* **Task description**
Look through the material below. Return exactly the lines from the one with "wall art: none [176,114,218,166]" through the one with "apple: none [75,201,110,234]", both included.
********************
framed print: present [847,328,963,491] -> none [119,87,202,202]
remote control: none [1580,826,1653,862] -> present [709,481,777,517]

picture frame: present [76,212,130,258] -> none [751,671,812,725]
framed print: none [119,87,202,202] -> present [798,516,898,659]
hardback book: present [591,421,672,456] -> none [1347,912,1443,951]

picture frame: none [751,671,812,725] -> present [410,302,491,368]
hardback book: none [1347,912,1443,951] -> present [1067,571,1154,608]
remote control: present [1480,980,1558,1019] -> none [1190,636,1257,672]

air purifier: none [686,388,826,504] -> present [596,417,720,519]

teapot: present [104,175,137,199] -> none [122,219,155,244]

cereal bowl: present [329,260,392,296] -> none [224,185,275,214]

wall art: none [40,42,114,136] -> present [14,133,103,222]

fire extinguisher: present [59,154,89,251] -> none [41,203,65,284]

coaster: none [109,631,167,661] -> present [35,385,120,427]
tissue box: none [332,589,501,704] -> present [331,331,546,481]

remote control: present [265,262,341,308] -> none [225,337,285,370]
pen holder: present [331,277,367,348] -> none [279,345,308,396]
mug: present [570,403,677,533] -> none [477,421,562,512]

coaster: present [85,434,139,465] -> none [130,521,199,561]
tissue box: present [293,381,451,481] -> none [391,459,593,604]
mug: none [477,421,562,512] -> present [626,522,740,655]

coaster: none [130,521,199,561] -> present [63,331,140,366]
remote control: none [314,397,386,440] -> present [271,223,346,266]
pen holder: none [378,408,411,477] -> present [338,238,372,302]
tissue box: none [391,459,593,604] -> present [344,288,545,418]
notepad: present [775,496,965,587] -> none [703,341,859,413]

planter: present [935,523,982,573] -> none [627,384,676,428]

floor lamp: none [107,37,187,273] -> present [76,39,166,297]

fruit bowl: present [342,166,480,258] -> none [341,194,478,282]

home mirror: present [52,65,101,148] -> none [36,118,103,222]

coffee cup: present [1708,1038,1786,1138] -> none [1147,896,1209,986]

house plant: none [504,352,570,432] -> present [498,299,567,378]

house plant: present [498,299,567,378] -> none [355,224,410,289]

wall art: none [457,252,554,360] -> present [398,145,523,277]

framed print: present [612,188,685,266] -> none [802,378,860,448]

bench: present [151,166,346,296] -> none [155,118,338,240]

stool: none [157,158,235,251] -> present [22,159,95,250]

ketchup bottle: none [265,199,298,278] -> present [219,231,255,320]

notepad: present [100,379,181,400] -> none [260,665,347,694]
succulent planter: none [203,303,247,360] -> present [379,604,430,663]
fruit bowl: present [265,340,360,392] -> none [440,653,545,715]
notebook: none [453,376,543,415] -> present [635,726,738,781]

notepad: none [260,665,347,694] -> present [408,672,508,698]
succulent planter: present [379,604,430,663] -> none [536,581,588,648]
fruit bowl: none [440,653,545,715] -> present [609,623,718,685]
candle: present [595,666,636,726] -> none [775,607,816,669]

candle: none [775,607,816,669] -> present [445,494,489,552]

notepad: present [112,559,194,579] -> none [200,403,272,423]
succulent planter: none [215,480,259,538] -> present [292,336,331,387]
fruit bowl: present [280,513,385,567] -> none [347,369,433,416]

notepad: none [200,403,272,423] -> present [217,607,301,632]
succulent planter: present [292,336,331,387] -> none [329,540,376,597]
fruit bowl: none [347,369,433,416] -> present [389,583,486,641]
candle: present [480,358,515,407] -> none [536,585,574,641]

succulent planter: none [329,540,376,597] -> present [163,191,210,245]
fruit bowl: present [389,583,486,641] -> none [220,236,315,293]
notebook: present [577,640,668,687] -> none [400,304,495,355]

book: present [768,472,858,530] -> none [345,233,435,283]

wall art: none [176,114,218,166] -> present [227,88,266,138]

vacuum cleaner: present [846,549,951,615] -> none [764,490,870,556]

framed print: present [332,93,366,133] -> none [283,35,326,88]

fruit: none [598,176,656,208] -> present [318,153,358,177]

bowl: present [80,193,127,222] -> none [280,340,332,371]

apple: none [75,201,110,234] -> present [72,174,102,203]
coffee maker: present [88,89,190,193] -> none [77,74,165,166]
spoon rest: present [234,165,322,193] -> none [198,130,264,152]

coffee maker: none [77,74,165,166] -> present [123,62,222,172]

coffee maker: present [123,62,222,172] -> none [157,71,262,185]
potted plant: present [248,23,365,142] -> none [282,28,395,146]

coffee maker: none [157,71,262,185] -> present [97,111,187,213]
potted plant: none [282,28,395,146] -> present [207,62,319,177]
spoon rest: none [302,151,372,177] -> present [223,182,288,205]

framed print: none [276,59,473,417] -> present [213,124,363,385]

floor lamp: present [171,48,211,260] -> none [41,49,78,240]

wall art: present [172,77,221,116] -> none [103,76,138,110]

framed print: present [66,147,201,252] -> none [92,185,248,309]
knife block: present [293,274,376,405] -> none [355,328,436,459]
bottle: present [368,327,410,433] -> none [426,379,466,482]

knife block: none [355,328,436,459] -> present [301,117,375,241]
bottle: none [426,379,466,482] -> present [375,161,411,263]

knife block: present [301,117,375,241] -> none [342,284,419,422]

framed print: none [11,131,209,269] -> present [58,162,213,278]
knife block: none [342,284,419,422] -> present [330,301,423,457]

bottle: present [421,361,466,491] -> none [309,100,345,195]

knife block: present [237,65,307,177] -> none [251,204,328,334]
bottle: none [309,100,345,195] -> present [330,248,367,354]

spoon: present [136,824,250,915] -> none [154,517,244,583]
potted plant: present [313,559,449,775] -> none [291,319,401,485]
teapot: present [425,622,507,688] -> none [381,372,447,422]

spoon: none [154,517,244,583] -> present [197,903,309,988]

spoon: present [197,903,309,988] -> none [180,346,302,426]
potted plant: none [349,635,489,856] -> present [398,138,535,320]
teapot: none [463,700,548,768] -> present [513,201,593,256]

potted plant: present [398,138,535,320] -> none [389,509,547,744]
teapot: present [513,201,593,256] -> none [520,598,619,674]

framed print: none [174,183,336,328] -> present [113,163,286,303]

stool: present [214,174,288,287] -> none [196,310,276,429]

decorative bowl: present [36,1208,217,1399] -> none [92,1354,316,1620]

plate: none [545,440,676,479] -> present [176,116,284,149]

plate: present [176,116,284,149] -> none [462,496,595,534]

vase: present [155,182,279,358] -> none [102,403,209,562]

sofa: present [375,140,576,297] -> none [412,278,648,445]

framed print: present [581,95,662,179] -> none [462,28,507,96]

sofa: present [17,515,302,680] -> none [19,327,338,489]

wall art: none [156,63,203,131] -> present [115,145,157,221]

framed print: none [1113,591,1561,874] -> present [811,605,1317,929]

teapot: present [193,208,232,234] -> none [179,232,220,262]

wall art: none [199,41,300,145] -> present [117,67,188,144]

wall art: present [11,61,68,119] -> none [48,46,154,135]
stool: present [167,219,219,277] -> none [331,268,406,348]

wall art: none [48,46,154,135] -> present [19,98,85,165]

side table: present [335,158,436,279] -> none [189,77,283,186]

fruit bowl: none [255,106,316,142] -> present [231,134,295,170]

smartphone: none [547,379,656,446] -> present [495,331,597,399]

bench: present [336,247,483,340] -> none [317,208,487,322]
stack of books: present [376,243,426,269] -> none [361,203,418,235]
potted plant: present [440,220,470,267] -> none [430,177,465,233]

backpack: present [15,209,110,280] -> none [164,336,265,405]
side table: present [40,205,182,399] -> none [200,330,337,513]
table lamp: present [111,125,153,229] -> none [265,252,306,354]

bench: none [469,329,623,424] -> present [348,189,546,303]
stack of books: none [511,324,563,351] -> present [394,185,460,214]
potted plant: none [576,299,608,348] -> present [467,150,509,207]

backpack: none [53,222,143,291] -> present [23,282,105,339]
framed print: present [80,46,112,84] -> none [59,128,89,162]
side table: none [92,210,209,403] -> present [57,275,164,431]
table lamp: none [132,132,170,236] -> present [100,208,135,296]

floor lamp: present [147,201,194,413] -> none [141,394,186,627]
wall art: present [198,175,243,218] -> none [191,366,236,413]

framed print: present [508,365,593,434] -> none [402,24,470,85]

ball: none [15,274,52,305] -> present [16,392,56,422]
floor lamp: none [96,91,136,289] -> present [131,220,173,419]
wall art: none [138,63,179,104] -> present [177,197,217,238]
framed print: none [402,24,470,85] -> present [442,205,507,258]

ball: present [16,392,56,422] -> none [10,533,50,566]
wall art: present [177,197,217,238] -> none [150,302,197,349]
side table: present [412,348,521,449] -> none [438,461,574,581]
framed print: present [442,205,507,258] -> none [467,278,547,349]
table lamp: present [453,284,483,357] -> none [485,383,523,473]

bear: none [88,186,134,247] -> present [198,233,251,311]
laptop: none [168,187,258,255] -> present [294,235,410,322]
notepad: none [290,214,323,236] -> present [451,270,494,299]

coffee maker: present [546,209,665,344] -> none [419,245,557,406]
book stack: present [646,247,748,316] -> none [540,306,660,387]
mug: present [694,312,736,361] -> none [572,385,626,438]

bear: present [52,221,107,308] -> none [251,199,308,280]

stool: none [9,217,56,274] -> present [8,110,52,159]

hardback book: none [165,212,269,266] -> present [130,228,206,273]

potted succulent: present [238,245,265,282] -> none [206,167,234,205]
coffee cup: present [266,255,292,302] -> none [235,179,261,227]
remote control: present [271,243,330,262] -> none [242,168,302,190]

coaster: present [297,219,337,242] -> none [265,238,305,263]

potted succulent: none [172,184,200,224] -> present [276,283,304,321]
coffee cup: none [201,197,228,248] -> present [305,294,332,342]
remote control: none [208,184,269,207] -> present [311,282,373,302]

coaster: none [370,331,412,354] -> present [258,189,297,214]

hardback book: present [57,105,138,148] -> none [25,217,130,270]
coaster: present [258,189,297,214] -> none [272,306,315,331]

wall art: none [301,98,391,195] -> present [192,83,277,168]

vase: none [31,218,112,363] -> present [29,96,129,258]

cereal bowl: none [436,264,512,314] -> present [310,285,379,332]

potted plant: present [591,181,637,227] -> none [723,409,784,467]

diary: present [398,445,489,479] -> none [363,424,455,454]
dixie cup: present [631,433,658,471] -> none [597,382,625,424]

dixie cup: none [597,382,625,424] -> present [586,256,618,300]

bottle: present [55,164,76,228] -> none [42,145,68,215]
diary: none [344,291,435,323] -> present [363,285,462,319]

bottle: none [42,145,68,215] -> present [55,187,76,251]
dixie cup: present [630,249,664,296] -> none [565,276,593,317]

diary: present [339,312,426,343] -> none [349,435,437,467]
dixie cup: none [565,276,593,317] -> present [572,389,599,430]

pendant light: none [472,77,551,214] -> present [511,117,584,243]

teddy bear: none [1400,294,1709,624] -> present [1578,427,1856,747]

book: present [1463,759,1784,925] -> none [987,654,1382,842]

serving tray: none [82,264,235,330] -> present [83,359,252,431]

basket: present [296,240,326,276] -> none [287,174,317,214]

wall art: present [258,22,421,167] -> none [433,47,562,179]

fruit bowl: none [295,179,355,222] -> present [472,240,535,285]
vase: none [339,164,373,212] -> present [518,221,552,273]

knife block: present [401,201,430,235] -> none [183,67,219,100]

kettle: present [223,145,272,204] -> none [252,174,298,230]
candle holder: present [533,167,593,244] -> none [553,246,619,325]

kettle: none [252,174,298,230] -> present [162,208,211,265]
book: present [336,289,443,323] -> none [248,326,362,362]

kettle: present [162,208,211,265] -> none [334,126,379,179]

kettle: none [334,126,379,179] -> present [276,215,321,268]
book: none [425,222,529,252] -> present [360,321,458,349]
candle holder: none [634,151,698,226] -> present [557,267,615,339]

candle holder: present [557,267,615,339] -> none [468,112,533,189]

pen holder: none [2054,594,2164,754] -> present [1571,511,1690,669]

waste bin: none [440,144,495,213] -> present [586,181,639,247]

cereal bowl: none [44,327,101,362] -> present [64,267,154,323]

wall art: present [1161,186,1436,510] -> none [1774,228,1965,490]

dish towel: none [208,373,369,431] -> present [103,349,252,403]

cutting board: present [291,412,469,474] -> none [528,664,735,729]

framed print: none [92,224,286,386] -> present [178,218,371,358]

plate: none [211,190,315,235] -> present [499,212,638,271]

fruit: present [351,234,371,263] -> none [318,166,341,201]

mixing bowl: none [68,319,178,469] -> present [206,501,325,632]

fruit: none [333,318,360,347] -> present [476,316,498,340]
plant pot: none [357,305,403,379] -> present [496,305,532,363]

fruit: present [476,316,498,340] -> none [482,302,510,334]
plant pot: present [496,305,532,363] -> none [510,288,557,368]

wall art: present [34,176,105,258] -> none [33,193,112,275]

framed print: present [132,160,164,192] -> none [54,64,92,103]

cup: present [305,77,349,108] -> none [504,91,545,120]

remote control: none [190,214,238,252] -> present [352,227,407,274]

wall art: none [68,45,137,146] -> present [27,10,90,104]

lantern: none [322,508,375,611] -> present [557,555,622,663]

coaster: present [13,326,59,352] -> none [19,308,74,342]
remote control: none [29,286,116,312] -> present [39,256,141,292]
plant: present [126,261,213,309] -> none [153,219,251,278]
********************
* **Answer for the task**
wall art: none [176,114,218,166] -> present [227,88,266,138]

vacuum cleaner: present [846,549,951,615] -> none [764,490,870,556]

framed print: present [332,93,366,133] -> none [283,35,326,88]

fruit: none [598,176,656,208] -> present [318,153,358,177]

bowl: present [80,193,127,222] -> none [280,340,332,371]

apple: none [75,201,110,234] -> present [72,174,102,203]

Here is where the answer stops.